When the United States was invited to participate in the 1925 Paris Exposition,  Herbert Hoover, then Secretary of Commerce, declined, saying:  "America has no modern design.".   Luckily, a commission of 102 representatives was formed to go to Paris and visit the 1925 "Exposition des Arts Decoratifs et Industrielles Modernes".   At that time, the term "Art Deco" had not been coined yet...the style was called "Moderne".   Also, 400 items were chosen from the Exposition and toured 8 museums in the United States and by 1928 the "Modern" style had taken the United States by Storm.

 We have an invitation sent out by Bonwit's for a show of the "Paris Mode" in 1925 with the image of the Robert Bonfils poster that typified the 1925 America took notice!   The Chrysler Building was started in 1928 and used stainless steel in its construction.  The Empire State Building's construction began in 1930 and was finished in 1931.  But American Art Deco is derived more from the Bauhaus and the Wiener Werkstatte designs as many of their members came to the United States fleeing the Nazi Regime which frowned upon anything Modernistic.  Joseph Urban, Paul Frankl, Wolfgang Hoffmann, Mies Van Der Rohe, Frederic Kiessler, KEM Weber...all are names linked to American Art Deco design.  (By the way, the term "Art Deco" was coined in a book published by Bevis Hillier in 1971 and it's a shortening of the "Arts Decoratifs" portion of the title of the Exhibition.  

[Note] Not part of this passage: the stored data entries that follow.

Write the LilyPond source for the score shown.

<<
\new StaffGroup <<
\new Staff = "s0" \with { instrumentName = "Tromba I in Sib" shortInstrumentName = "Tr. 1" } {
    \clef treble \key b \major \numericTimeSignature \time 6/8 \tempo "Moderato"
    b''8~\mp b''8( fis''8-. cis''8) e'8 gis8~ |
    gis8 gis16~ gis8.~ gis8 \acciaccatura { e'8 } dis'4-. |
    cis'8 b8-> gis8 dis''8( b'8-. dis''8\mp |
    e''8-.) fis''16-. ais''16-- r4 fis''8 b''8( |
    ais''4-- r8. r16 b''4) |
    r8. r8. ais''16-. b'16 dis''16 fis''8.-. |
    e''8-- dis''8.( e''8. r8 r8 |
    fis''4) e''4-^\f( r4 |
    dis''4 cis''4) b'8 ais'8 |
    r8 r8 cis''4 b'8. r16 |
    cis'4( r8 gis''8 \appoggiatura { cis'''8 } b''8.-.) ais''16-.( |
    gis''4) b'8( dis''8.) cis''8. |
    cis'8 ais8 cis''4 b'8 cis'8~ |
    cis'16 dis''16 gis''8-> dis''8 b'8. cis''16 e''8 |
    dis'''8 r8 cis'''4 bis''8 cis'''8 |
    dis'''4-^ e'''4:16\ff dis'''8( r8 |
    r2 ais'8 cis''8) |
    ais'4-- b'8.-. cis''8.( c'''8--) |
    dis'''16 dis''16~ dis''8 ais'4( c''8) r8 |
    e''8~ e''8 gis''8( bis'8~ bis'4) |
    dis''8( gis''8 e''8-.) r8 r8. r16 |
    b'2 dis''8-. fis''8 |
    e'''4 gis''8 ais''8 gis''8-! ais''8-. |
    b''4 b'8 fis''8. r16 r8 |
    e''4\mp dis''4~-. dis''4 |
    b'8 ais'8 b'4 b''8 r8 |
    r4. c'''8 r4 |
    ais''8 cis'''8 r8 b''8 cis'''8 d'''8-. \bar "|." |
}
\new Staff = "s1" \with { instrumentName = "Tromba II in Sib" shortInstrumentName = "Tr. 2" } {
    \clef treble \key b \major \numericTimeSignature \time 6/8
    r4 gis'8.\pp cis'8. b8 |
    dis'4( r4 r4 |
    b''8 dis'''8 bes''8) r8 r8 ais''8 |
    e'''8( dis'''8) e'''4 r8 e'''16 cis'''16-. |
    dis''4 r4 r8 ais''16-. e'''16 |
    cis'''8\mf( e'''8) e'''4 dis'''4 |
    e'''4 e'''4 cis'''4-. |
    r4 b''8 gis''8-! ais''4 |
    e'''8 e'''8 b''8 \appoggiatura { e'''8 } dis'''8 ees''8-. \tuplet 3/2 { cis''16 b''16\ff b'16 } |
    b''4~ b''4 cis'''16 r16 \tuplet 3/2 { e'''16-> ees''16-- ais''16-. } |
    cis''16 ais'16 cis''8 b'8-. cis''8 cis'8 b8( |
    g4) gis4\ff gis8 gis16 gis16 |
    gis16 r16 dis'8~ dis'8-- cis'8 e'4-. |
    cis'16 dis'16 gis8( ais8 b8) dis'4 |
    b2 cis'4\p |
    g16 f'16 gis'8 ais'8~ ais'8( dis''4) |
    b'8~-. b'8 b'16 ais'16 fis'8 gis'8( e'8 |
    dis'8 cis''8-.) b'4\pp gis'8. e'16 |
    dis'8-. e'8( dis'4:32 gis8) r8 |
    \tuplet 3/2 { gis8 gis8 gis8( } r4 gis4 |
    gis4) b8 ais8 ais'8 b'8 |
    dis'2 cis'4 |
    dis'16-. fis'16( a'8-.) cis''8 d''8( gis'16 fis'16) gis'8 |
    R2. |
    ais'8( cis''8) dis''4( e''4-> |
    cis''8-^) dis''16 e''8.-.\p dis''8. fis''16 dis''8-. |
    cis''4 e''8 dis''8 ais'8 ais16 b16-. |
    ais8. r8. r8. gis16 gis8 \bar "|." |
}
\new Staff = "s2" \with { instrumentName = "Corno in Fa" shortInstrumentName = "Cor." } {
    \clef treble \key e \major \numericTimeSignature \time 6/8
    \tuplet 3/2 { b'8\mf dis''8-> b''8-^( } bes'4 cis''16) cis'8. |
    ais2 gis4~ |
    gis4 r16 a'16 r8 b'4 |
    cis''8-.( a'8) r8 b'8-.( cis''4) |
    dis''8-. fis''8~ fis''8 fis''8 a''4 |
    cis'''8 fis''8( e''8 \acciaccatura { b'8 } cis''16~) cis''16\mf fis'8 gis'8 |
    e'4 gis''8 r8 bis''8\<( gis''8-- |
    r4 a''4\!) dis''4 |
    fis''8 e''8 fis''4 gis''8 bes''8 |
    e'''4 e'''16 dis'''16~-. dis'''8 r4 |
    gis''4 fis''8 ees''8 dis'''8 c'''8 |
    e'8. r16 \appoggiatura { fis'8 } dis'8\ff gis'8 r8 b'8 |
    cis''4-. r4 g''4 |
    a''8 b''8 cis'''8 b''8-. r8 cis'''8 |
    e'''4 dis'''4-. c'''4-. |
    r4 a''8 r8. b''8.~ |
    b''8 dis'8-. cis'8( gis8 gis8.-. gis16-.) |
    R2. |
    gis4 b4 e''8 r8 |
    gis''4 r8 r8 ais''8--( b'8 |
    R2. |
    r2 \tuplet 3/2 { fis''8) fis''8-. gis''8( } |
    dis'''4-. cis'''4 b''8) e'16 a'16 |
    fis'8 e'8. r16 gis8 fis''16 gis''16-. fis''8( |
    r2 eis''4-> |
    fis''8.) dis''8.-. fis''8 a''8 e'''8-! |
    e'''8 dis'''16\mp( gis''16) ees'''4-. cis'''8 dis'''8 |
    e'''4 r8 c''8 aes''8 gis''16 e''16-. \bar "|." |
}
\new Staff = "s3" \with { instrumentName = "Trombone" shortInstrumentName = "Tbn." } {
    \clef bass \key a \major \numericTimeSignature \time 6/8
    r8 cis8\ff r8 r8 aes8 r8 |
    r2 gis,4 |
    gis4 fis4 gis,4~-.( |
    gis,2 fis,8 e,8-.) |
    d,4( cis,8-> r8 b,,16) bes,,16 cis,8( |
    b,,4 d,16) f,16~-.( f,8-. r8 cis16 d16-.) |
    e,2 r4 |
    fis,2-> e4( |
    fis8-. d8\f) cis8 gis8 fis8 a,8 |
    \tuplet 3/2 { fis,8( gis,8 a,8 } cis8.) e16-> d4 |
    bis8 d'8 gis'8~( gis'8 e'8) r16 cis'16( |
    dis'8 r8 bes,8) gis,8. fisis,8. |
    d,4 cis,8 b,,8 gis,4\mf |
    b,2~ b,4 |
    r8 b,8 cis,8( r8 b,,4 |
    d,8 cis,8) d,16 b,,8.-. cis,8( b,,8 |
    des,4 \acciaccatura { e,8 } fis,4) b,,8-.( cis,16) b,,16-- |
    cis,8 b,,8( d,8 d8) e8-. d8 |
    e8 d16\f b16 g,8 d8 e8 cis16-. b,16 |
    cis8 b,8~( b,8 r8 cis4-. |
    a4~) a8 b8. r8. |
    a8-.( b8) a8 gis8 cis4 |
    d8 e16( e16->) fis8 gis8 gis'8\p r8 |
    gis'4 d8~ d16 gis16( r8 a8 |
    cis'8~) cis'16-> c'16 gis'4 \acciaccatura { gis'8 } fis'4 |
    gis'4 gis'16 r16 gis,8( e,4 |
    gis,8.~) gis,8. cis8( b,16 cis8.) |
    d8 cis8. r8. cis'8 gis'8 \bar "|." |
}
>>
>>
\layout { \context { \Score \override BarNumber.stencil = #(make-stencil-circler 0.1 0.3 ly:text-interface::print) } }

Ric Emmett, in his book, American Art Deco Furniture, describes much of what went on in the design community and talks about the "pioneers" who resurrected American Art Deco in the late 1970's and 1980's, saving the rich legacy of the designers from Europe and the "home grown" ones such as Donald Deskey and Gilbert Rohde.  

The book then illustrates several pieces of furniture designed by the "greats" including period documentation of their designs and then continues to talk about some "Anonymous" designers and manufacturers.  The last pages of the book have images of the various marks and labels used by each designer.